Harry Marks wrote:Flann 5.
I will leave it to minds more knowledgeable than mine to determine whether there is some supreme guiding agent. But I am satisfied that a purposeless process could result in social, intelligent animals like us who therefore think about their impulses and reflect on what logic may inhere in them.
I am curious Harry as to why you are satisfied that a purposeless process could result in social,intelligent animals like us?
Is it not more reasonable that such beings are the result of purposefulness rather than the contrary?
And why do you think that we are the result of a purposeless process?
Harry Marks wrote:I think this reflection, which I take to be a God-inspired process, enables us to compare our treatment of outsiders, those not in our group, to the standards we have learned for behavior within our group.
And now I'm confused. You think this reflection to be a God inspired process and yet are satisfied it's the result of a purposeless process.How do you make sense of this? Do you mean that if you grant that it is a God inspired process then what should follow?
Harry Marks wrote:I think this reflection, which I take to be a God-inspired process, enables us to compare our treatment of outsiders, those not in our group, to the standards we have learned for behavior within our group. This process of universalisation and internalisation of morality is what the NT consolidated from prophetic leads in the OT. So we figure out that Samaritans can be good, though unclean, and that headhunting diminishes us (heh - our skulls, especially).

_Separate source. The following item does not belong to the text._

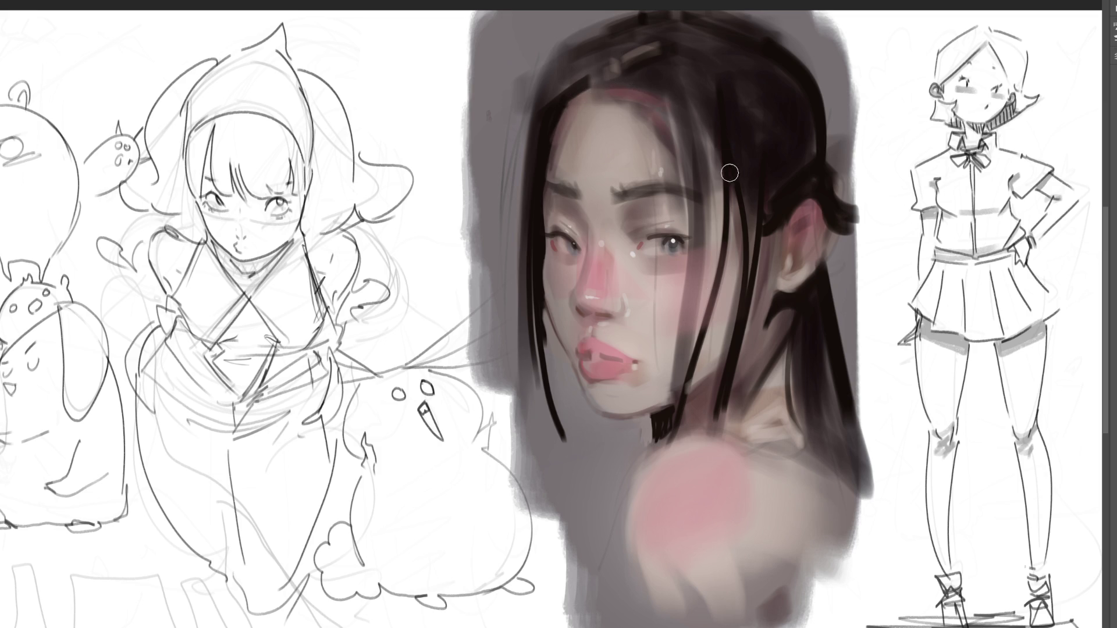
{"action": "left_click_drag", "start_coordinate": [733, 173], "coordinate": [734, 202]}
{"action": "left_click_drag", "start_coordinate": [795, 229], "coordinate": [812, 219]}
{"action": "left_click_drag", "start_coordinate": [796, 244], "coordinate": [789, 268]}
{"action": "left_click_drag", "start_coordinate": [813, 254], "coordinate": [805, 268]}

I think there are generalisations here. After all most violence is domestic. My view would be that we have an innate sense of right and wrong but we are fallen and tend to regard our own interests as primary,which includes our family,and can radiate out.That's not to say that such relationships are devoid of real love. Altruism is real too.
It's not for nothing that politicians appeal to our not always impartial interests,when looking for our votes.

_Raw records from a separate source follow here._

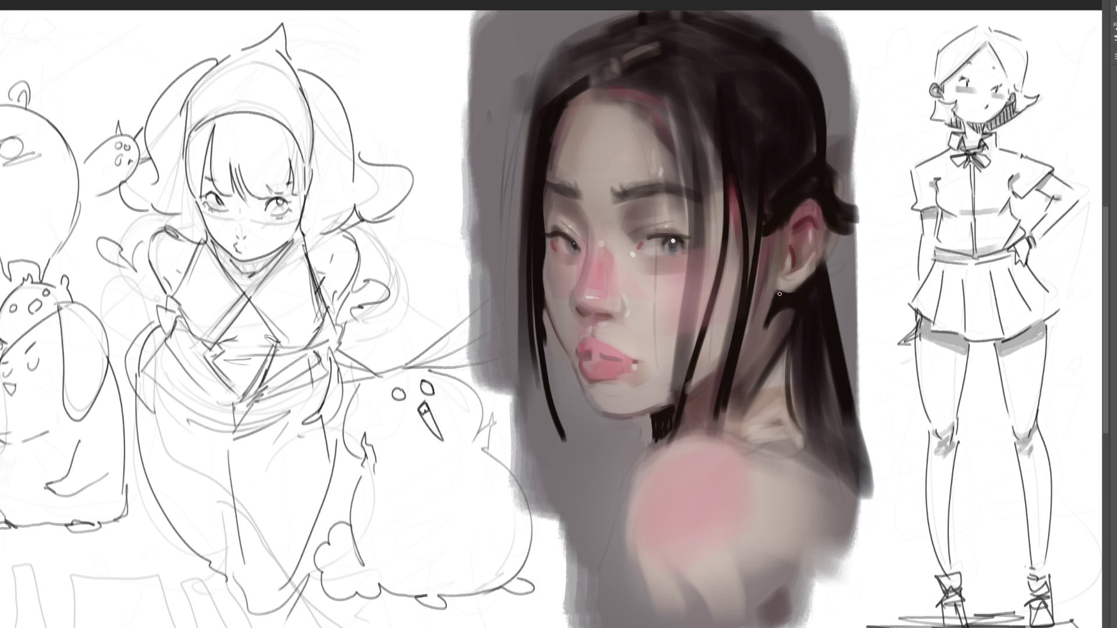
- Paint warm brown and thin hair strands down the neck, and highlight the shoulder's upper edge
{"action": "left_click_drag", "start_coordinate": [778, 295], "coordinate": [769, 319]}
{"action": "left_click_drag", "start_coordinate": [786, 349], "coordinate": [782, 433]}
{"action": "left_click_drag", "start_coordinate": [793, 378], "coordinate": [797, 406]}
{"action": "left_click_drag", "start_coordinate": [642, 454], "coordinate": [695, 432]}
{"action": "key", "text": "bracketright"}
- Highlight the shoulder edges and cover the pink shoulder with beige skin tone using a larger brush
{"action": "left_click_drag", "start_coordinate": [646, 466], "coordinate": [640, 526]}
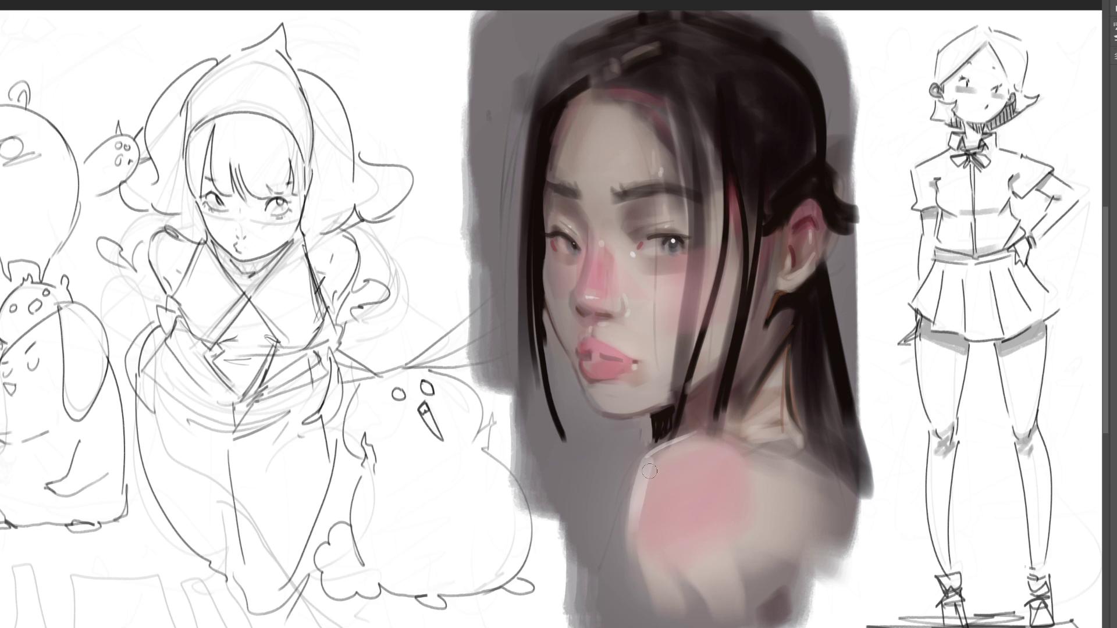
{"action": "left_click_drag", "start_coordinate": [643, 465], "coordinate": [688, 437]}
{"action": "key", "text": "bracketright"}
{"action": "key", "text": "bracketright"}
{"action": "key", "text": "bracketright"}
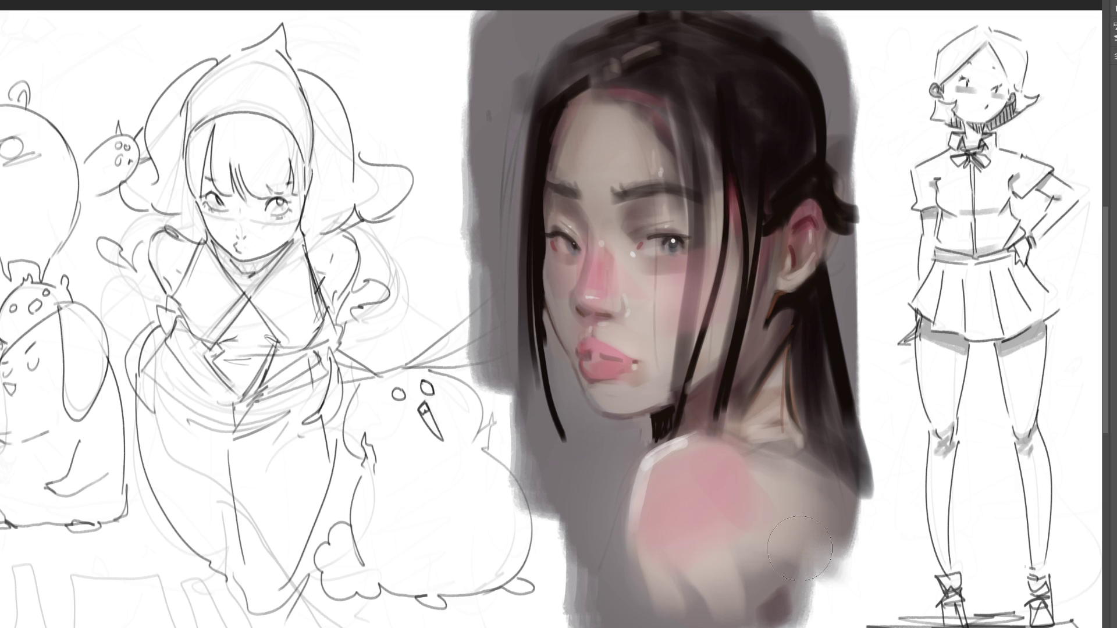
{"action": "mouse_move", "coordinate": [779, 506]}
{"action": "left_mouse_down"}
{"action": "mouse_move", "coordinate": [704, 461]}
{"action": "mouse_move", "coordinate": [729, 473]}
{"action": "left_mouse_up"}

As for the biblical teaching,that's a vast subject.
The categories of clean and unclean were primarily ceremonial to inculcate the lesson of moral good and evil and the need for demarcation between these.This is expressly stated.
No one thought that foods were inherently unclean but they were designated so as a visual lesson and reminder.

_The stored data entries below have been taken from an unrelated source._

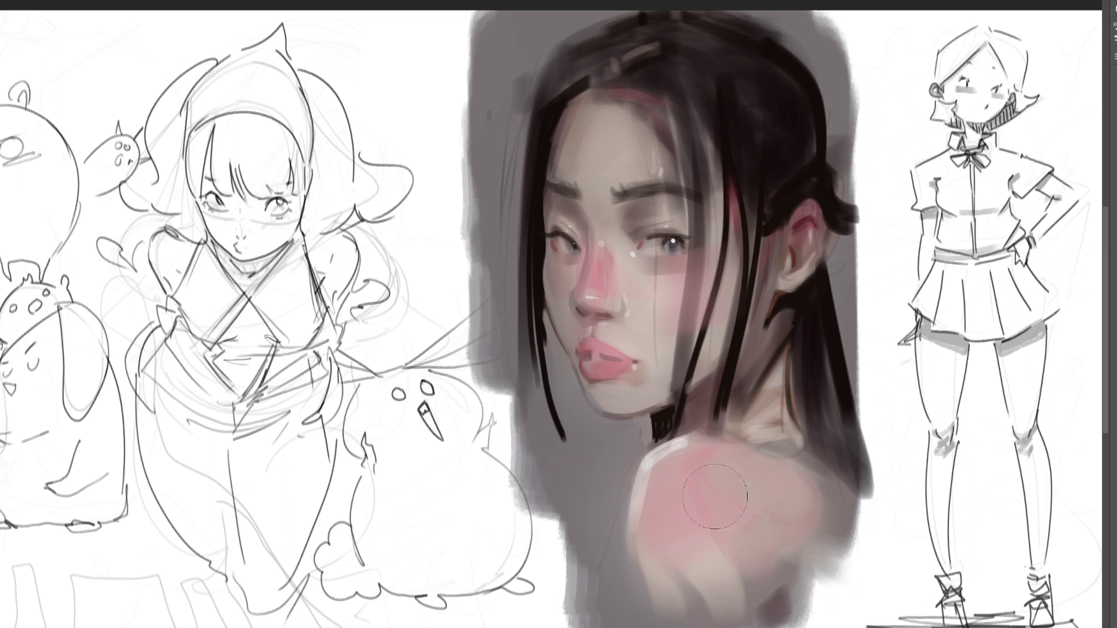
{"action": "mouse_move", "coordinate": [722, 489]}
{"action": "left_mouse_down"}
{"action": "mouse_move", "coordinate": [760, 499]}
{"action": "mouse_move", "coordinate": [733, 506]}
{"action": "left_mouse_up"}
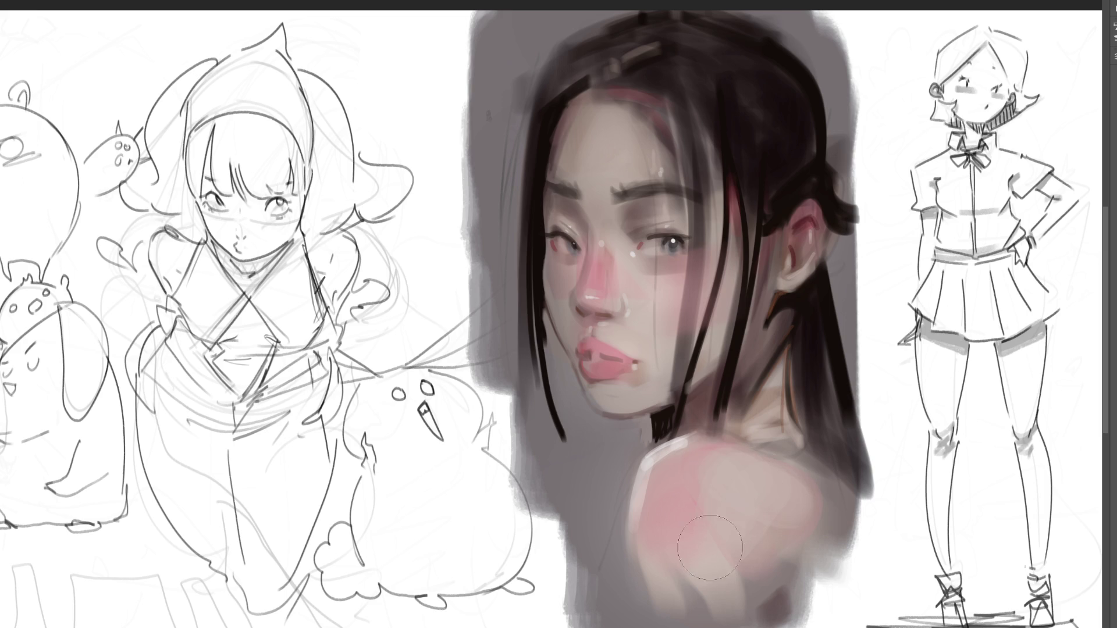
{"action": "mouse_move", "coordinate": [750, 557]}
{"action": "left_mouse_down"}
{"action": "mouse_move", "coordinate": [742, 483]}
{"action": "mouse_move", "coordinate": [710, 499]}
{"action": "mouse_move", "coordinate": [735, 464]}
{"action": "mouse_move", "coordinate": [750, 489]}
{"action": "mouse_move", "coordinate": [676, 472]}
{"action": "mouse_move", "coordinate": [698, 472]}
{"action": "mouse_move", "coordinate": [783, 531]}
{"action": "left_mouse_up"}
- With a smaller brush, deepen the shadow under the right eye and repaint skin beside the left eye
{"action": "key", "text": "bracketleft"}
{"action": "key", "text": "bracketleft"}
{"action": "key", "text": "bracketleft"}
{"action": "left_click_drag", "start_coordinate": [642, 261], "coordinate": [683, 265]}
{"action": "left_click_drag", "start_coordinate": [646, 266], "coordinate": [687, 262]}
{"action": "mouse_move", "coordinate": [582, 263]}
{"action": "left_mouse_down"}
{"action": "mouse_move", "coordinate": [550, 253]}
{"action": "mouse_move", "coordinate": [562, 268]}
{"action": "mouse_move", "coordinate": [558, 259]}
{"action": "left_mouse_up"}
- Add a white highlight on the nose tip
{"action": "left_click_drag", "start_coordinate": [589, 298], "coordinate": [582, 308]}
- Shade the side of the nose, lighten its bridge, and add fine hairs along the right eyebrow
{"action": "left_click_drag", "start_coordinate": [572, 293], "coordinate": [574, 305]}
{"action": "key", "text": "ctrl+z"}
{"action": "key", "text": "ctrl+shift+z"}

Such things can be literalised to apply to people in a prejudicial way.
There is a sense that the Israelites were given distinct ceremonial and moral laws which were in contrast to the other cultures around them.
The whole point of the new testament is that the ceremonial law and sacrificial system were
shadows and not the thing itself.Circumcision is a spiritual operation on the heart (or inner nature) by God as Paul puts it,for example.
Of course in real terms there is no ultimate moral difference since the Israelites failed to keep these laws and thus were as much in need of salvation as the Gentiles.
The difficulty with subjectivism is that everyone can make up their own morality and you cannot point to an objective standard to measure any of this. It's your opinion however well founded you believe it to be,and others can disagree and have their diametrically opposed moral opinions for better or worse.